Pension Mortgage
- A Pension mortgage is an interest-only mortgage combined with a personal or stakeholder pension
- This style of mortgage is simple; an interest-only loan is taken out combined with regular payments into a personal or stakeholder pension
- When the pension matures you use a tax-free cash lump sum to repay the principal on the loan
In a similar vein to ISA mortgages you'll only know if a Pension Mortgage was a better choice than a more traditional style at the end of the investment period. If the stockmarket and your overall pension does well then a Pension Mortgage is likely to be superior to a standard-style mortgage and vice-versa.
Advantages of Pension Mortgage
- Tax Efficient - Tax benefits as far as paying contributions into a pension combined with a tax-free lump sum on retirement are excellent advantages to a pension mortgage. The power of (tax-free) compounding over many years will also work in one's favour.
Disadvantages of Pension Mortgages
- Retirement Age - Because you are not allowed to take your pension money before the age of 50 it is possible to be paying interest on the mortgage for a long time
- High Premiums - Depending on how large the original loan is you may need to make considerable monthly contributions to your pension. Can you afford these and after the lump-sum is paid out will there be enough of your pension left for general living?
- Inflexible - Everyone's financial status and needs are different, especially when looking over a multi-year period.

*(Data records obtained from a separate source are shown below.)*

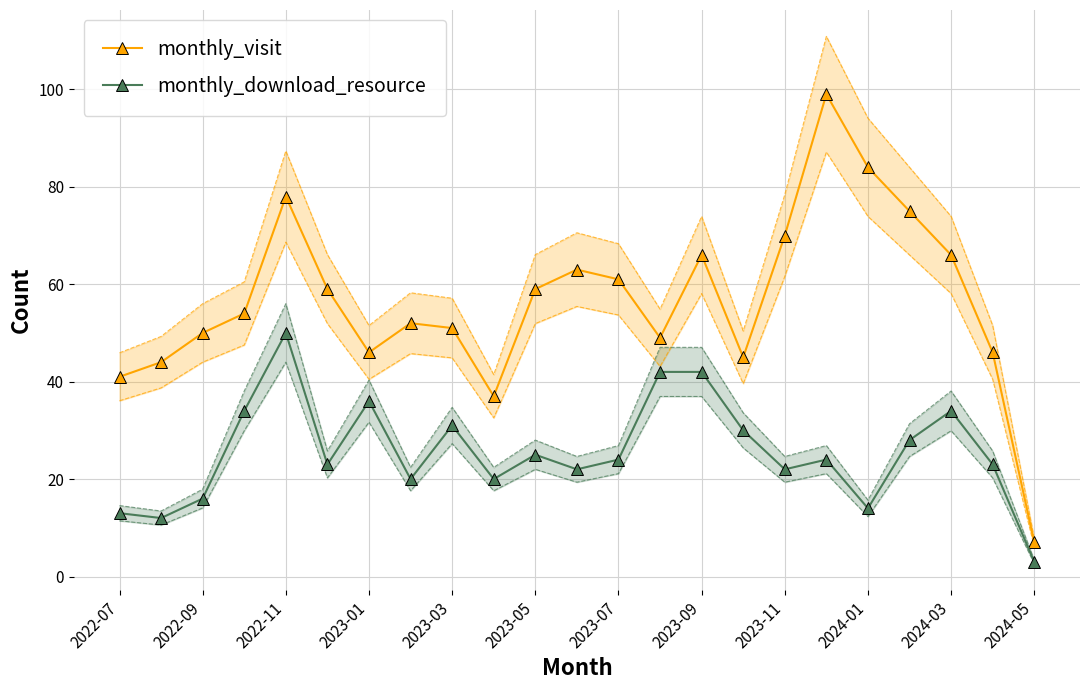

What position from the right is 19?

4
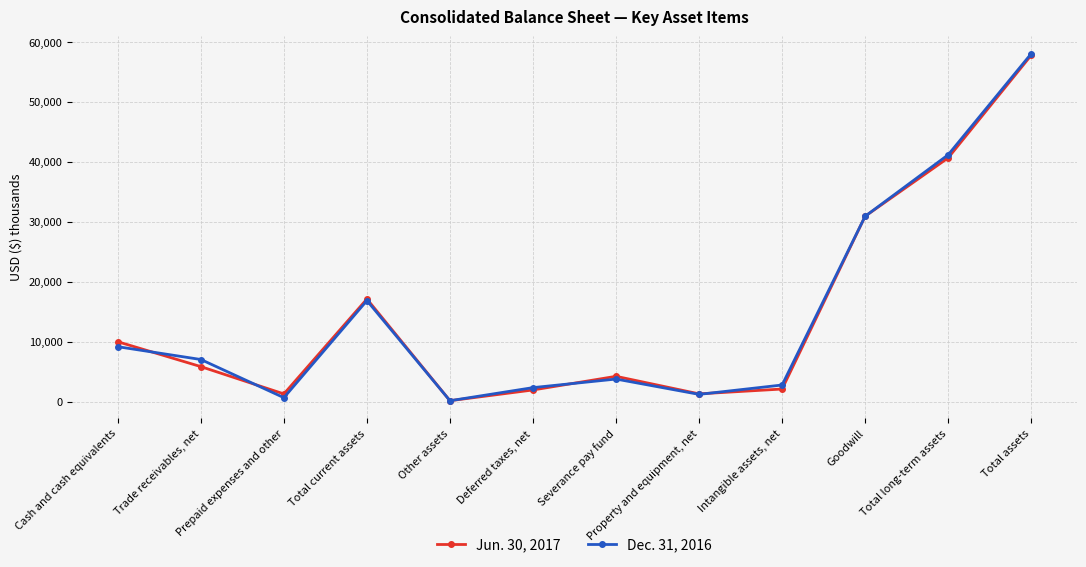

Rank the series by their average value, from lowest to highest.

Jun. 30, 2017, Dec. 31, 2016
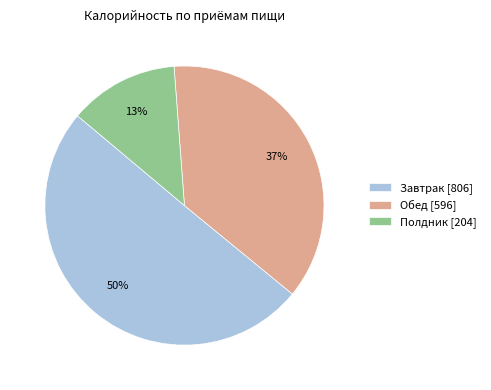

To the nearest percent, what percentage of the pie is Завтрак?

50%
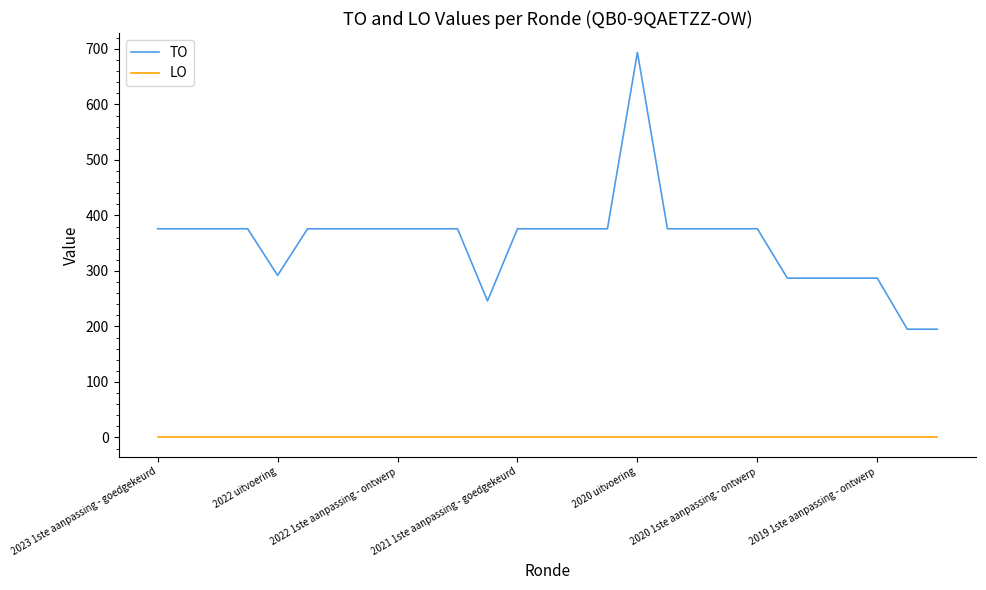

True or false: LO and TO cross at least once.

False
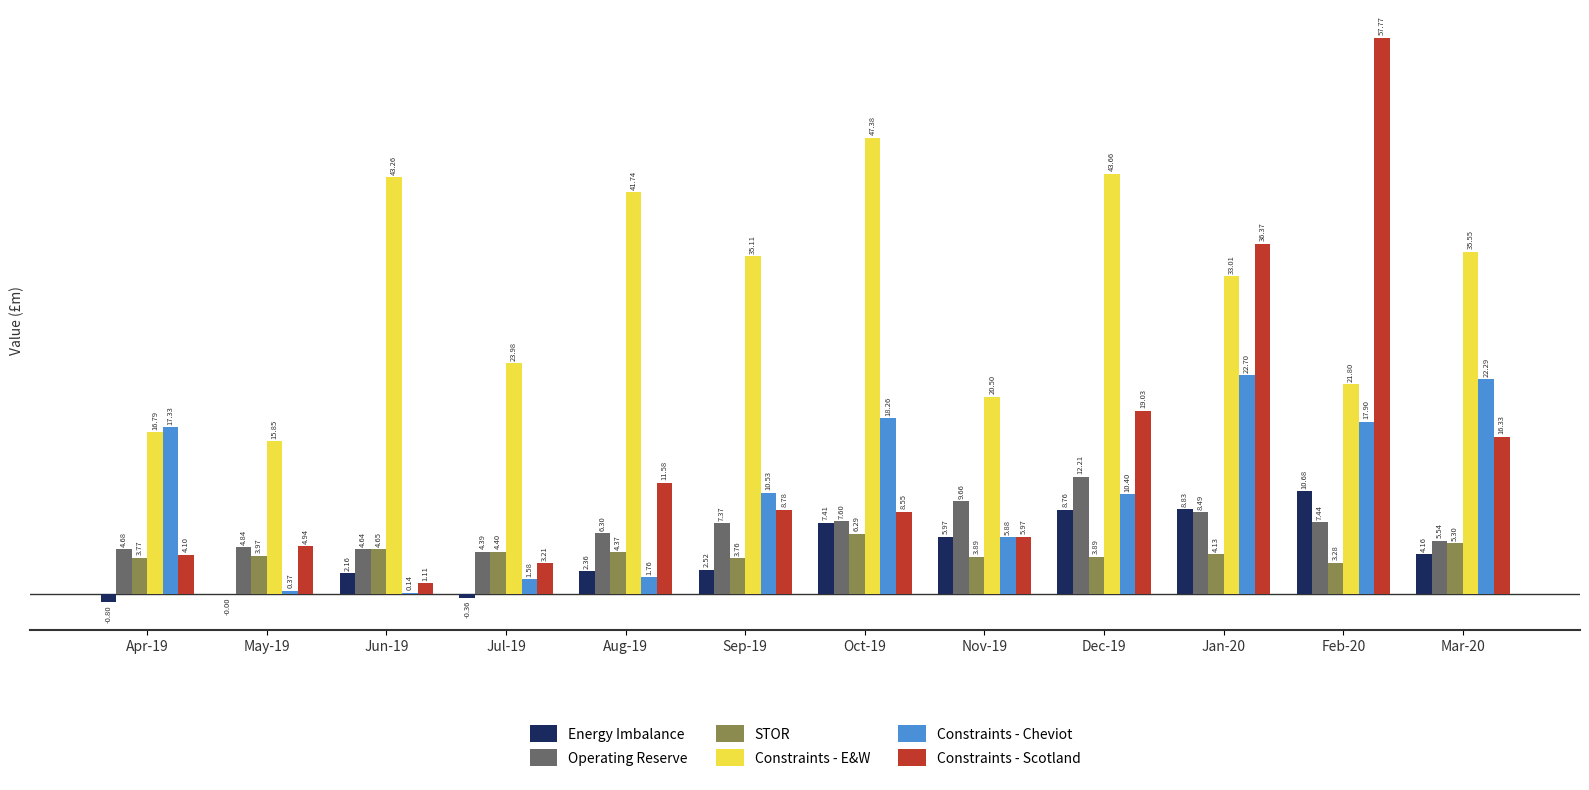

At which label does Constraints - Scotland first exceed 8?

Aug-19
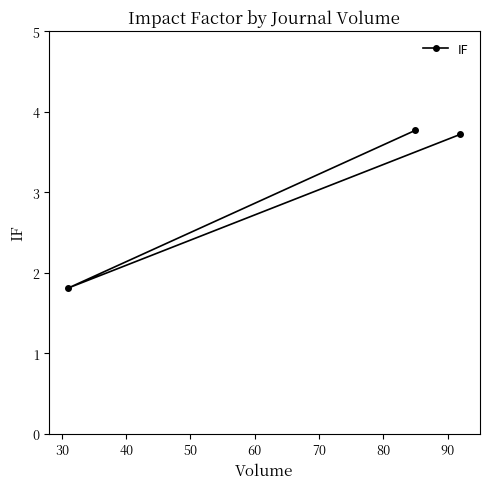

What is the value of the 3rd point from the left?

3.7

Pension Mortgages can be inflexible and so this should be taken into account when looking at your personal and likely financial situation in the future
Fixed Rate Mortgage
- The rate of interest that you pay is fixed for a certain amount of time, usually 1-5 years but can be longer
- This style of mortgage is very advantageous in times of rising interest rates but the Lenders are business people, and if it looks likely that rates will rise significantly in the future it may be hard to find any provider offering Fixed Rate mortgages.
The advantage of a fixed rate mortgage when rates rise is turned into a disadvantages when they fall because the mortgage holder will not enjoy any of the benefit of reduced monthly payments. Nevertheless for people with limited budgets or those who are unable to financially handle increased monthly payments, a fixed rate mortgage is often a sound plan.
Fixed rate mortgages are also popular with people who borrow a lot of money in relation to their personal income because they can budget many years in advance without the dark cloud of possible rising rates hanging over them.